Text under study below:
The battleship USS Arizona belches smoke as it topples over into the sea during a Japanese surprise attack on Pearl Harbor, Hawaii, in a Dec. 7, 1941 file photo. The ship sank with more than 80 percent of its 1,500-man crew, including Rear Admiral Isaac C. Kidd . The attack, which left 2,343 Americans dead and 916 missing, broke the backbone of the U.S. Pacific Fleet and forced America out of a policy of isolationism. This year marks the 66th anniversary of the Japanese attack on Pearl Harbor. (AP Photo/File)
BLOOMINGTON - Photographs tell the story. It's a common remark heard around newsrooms. Readers of the Pantagraph or Pantagraph.com or even the New York Times are familiar with the phrase. | Photo gallery
We have come to accept the idea that photographs define our time and our outlook on the world. They become milestones on our road through life, documenting events that shape who we become.
Dec. 7, 1941, the day President Franklin Roosevelt declared a day of infamy after Japan attacked Pearl Harbor, was the great milestone for a generation of Americans who lived through World War II.
Even if you lived in Central Illinois, 4,200 miles from the Hawaiian islands, the war was made all the more real by the media of the day.
End of Text under study.
Work order 1
Reproduce the passage of the Pearl Harbor article from "Dec. 7, 1941, the" up to and including "World War II.", word for word.
Work order 2
Condense the paragraph of the Pearl Harbor article that opens "The battleship USS Arizona belches smoke" into a shorter version that keeps its main facts.
Rely only on the Pearl Harbor article for what comes next.
Data under study below:
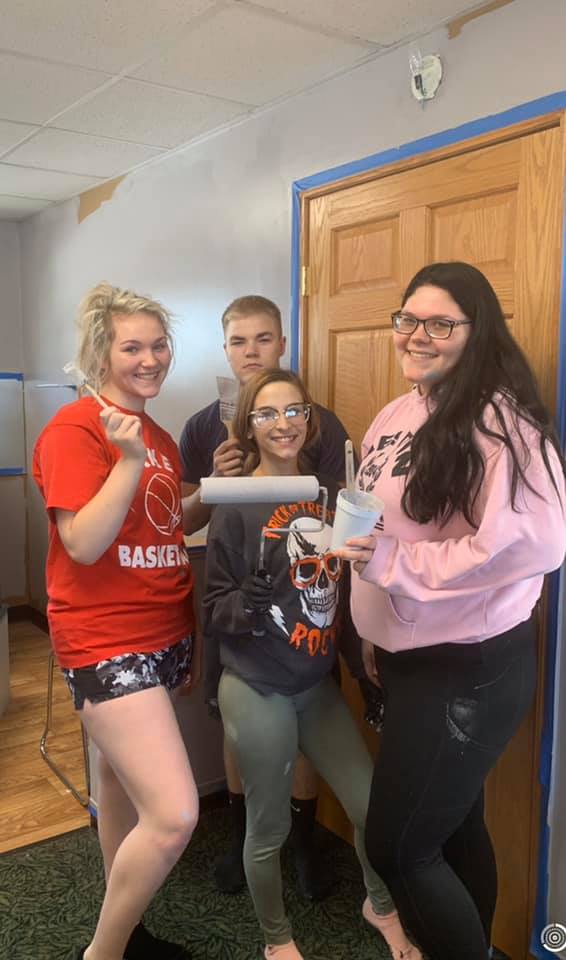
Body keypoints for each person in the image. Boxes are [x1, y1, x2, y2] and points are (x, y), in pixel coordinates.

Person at [337, 262, 566, 960]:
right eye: (408, 319)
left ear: (477, 331)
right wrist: (371, 623)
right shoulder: (398, 411)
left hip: (465, 668)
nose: (417, 335)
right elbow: (386, 523)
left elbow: (533, 544)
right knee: (454, 826)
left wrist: (394, 569)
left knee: (398, 848)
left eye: (440, 324)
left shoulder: (501, 423)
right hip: (409, 657)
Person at [202, 368, 420, 960]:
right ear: (250, 426)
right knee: (268, 828)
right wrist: (249, 600)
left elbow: (345, 587)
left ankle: (380, 906)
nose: (283, 423)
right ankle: (278, 941)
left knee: (370, 808)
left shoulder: (329, 495)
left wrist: (361, 656)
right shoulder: (236, 505)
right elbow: (213, 609)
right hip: (258, 684)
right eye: (267, 413)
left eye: (294, 410)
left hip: (313, 681)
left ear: (309, 418)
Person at [33, 283, 200, 960]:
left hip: (162, 633)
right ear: (102, 353)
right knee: (175, 814)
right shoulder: (76, 429)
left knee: (119, 789)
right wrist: (127, 460)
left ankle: (128, 939)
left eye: (159, 345)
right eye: (133, 347)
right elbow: (83, 542)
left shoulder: (157, 436)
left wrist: (213, 492)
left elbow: (161, 524)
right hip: (108, 639)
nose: (150, 359)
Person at [179, 295, 352, 899]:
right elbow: (185, 519)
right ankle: (240, 838)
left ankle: (303, 843)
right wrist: (216, 483)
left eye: (262, 339)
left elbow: (341, 510)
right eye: (238, 341)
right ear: (225, 349)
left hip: (305, 604)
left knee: (304, 721)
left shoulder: (317, 424)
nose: (251, 351)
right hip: (240, 601)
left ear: (282, 343)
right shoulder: (203, 426)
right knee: (240, 728)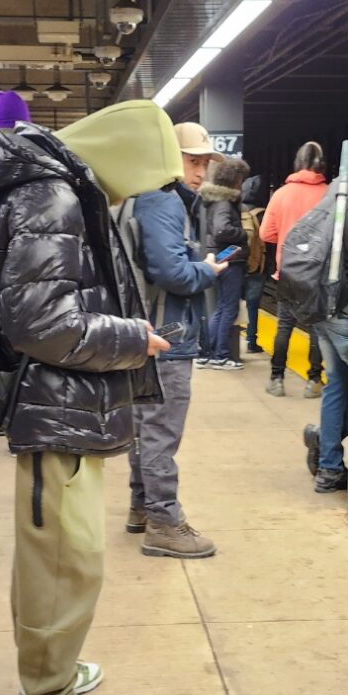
End of Data under study.
Task output 1
Dec. 7, 1941, the day President Franklin Roosevelt declared a day of infamy after Japan attacked Pearl Harbor, was the great milestone for a generation of Americans who lived through World War II.

Task output 2
An AP file photo shows the USS Arizona toppling into the sea during Japan's surprise attack on Pearl Harbor, Hawaii, on Dec. 7, 1941. More than 80 percent of its 1,500-man crew went down with the ship, including Rear Admiral Isaac C. Kidd. The attack left 2,343 Americans dead and 916 missing, broke the backbone of the U.S. Pacific Fleet, and forced America out of isolationism. This year marks its 66th anniversary.